*Work request*
Of the entries below, restate word for word only the section that runs from the line with "left knee: (48, 114)" to the line with "right eye: (137, 41)", counting both ends.

*The data*
[Start of Attachment]

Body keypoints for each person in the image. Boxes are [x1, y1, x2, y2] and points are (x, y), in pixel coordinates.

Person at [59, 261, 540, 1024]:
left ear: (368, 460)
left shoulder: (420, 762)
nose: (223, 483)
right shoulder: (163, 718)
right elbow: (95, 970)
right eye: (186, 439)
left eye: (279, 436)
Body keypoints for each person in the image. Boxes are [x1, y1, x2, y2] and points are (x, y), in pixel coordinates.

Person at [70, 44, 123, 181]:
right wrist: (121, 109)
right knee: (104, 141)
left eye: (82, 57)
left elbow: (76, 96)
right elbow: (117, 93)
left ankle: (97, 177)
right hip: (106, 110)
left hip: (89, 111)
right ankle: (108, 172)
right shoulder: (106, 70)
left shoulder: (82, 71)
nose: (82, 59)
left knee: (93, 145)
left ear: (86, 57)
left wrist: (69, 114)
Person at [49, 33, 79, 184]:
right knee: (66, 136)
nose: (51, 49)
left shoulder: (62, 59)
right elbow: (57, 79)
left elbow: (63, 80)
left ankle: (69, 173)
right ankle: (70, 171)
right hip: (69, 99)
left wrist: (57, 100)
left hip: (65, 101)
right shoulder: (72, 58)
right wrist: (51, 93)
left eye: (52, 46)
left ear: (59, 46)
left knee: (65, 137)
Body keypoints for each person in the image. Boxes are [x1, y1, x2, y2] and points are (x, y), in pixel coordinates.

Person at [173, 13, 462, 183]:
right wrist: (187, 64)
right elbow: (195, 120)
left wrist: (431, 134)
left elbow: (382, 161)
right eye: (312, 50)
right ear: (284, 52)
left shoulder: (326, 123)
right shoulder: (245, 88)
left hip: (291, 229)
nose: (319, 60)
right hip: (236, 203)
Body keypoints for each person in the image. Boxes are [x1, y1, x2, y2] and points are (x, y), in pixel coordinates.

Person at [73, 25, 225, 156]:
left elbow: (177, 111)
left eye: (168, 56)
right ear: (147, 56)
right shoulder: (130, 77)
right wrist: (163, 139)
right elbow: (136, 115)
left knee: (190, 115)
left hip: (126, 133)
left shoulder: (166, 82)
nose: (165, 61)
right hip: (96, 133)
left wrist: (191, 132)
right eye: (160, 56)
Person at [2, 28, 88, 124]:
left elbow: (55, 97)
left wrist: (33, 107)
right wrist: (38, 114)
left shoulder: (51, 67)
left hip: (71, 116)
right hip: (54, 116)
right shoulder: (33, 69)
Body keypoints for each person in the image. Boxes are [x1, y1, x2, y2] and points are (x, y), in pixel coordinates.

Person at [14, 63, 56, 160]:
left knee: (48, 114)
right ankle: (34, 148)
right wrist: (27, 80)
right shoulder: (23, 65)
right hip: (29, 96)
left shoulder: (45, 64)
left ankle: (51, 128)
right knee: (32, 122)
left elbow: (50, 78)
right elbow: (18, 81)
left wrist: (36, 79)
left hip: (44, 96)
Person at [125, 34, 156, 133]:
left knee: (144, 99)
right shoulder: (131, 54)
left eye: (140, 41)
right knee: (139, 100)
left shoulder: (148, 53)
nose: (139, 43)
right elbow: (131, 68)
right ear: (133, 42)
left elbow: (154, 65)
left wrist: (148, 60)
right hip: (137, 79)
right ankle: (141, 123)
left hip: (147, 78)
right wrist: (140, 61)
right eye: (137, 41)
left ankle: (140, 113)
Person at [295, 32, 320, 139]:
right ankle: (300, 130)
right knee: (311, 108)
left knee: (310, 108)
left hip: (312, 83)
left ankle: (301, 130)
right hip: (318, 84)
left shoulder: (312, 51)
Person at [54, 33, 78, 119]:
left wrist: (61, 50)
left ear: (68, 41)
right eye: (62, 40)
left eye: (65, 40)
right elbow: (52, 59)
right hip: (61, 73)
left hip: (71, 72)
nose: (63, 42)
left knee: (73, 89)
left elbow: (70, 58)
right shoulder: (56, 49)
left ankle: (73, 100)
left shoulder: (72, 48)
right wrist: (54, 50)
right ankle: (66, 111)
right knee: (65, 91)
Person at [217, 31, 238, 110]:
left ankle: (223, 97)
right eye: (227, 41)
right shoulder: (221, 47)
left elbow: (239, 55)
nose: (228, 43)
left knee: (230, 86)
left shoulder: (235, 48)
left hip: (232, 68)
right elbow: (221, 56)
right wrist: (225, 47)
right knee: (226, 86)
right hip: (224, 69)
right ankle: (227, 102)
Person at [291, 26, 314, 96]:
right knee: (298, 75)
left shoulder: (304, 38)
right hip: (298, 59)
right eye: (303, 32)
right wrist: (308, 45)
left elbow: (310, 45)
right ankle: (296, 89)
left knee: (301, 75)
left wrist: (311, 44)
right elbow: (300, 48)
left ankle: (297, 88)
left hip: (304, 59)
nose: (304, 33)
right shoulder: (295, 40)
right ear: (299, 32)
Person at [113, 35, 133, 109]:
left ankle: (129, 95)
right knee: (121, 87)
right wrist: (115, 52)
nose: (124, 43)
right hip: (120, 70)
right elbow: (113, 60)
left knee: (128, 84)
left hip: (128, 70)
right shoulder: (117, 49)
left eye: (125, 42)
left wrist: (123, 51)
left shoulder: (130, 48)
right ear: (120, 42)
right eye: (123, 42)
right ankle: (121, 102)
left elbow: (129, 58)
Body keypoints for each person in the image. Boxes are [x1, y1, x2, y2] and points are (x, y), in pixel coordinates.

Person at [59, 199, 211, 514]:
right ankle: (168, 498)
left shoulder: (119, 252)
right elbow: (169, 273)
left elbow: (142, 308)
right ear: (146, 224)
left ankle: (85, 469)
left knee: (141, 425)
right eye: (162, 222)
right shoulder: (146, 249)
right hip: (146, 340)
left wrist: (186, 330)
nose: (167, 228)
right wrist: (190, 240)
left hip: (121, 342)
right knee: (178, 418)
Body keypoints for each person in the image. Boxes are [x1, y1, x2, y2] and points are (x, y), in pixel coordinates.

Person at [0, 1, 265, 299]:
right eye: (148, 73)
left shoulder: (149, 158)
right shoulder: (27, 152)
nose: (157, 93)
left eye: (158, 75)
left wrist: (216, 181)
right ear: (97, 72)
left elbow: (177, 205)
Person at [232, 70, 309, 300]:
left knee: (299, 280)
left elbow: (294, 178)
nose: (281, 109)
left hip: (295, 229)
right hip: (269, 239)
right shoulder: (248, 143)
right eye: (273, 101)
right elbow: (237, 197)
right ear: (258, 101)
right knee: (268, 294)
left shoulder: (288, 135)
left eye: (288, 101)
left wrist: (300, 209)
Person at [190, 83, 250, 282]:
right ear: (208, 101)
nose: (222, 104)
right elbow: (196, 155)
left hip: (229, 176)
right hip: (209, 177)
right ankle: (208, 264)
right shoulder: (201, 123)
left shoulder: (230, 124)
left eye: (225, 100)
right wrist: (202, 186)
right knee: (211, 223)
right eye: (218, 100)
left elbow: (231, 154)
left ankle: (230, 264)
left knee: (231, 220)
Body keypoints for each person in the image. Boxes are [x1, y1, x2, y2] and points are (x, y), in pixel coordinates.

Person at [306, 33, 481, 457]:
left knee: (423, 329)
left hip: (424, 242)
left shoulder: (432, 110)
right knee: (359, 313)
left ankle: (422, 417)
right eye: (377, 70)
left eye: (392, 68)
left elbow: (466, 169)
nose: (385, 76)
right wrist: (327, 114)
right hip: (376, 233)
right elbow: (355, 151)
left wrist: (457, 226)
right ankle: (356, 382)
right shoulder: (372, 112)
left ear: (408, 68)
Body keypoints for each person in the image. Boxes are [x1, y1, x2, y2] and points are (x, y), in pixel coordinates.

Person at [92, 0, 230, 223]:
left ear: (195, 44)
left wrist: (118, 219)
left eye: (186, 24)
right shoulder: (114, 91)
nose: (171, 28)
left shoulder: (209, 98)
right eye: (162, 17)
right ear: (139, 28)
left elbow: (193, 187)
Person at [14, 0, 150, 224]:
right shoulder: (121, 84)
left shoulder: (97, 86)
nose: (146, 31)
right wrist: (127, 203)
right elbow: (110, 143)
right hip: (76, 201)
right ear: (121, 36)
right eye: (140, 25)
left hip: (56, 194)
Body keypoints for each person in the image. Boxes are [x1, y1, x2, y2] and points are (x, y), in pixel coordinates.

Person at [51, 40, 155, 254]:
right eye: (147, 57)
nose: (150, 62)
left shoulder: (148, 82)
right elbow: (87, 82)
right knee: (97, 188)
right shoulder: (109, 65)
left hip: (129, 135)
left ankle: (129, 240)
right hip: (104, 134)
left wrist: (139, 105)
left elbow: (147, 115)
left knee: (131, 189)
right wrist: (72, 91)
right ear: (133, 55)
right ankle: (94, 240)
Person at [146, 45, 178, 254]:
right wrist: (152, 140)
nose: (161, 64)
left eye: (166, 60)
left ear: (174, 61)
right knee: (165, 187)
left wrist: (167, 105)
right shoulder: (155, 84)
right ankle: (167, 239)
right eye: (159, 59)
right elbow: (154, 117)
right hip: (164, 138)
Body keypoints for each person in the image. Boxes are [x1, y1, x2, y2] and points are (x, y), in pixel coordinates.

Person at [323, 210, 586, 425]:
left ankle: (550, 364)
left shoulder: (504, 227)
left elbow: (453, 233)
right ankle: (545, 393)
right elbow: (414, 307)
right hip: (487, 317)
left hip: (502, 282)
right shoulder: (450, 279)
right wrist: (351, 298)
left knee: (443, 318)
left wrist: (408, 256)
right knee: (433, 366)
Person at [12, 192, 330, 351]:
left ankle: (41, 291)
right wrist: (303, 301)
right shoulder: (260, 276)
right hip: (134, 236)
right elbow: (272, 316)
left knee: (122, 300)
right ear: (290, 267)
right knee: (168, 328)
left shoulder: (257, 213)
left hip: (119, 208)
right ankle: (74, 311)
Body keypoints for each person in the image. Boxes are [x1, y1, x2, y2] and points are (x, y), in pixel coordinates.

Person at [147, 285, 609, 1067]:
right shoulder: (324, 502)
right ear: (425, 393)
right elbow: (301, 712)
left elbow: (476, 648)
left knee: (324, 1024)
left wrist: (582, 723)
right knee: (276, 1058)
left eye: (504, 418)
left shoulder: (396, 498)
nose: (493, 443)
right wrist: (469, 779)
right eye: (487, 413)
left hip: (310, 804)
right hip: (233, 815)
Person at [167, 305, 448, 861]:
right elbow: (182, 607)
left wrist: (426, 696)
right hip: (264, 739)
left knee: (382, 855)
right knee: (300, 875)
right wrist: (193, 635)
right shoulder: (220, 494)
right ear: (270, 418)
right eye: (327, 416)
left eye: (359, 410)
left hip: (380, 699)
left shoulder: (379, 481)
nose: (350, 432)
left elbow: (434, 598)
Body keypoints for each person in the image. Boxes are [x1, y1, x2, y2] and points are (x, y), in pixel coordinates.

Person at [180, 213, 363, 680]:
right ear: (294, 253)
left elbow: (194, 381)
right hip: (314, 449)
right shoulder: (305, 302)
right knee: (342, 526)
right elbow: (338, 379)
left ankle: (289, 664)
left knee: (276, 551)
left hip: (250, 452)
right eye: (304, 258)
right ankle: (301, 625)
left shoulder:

[End of Attachment]

*Output of the exercise*
left knee: (48, 114)
right ankle: (34, 148)
right wrist: (27, 80)
right shoulder: (23, 65)
right hip: (29, 96)
left shoulder: (45, 64)
left ankle: (51, 128)
right knee: (32, 122)
left elbow: (50, 78)
right elbow: (18, 81)
left wrist: (36, 79)
left hip: (44, 96)
Person at [125, 34, 156, 133]:
left knee: (144, 99)
right shoulder: (131, 54)
left eye: (140, 41)
right knee: (139, 100)
left shoulder: (148, 53)
nose: (139, 43)
right elbow: (131, 68)
right ear: (133, 42)
left elbow: (154, 65)
left wrist: (148, 60)
right hip: (137, 79)
right ankle: (141, 123)
left hip: (147, 78)
right wrist: (140, 61)
right eye: (137, 41)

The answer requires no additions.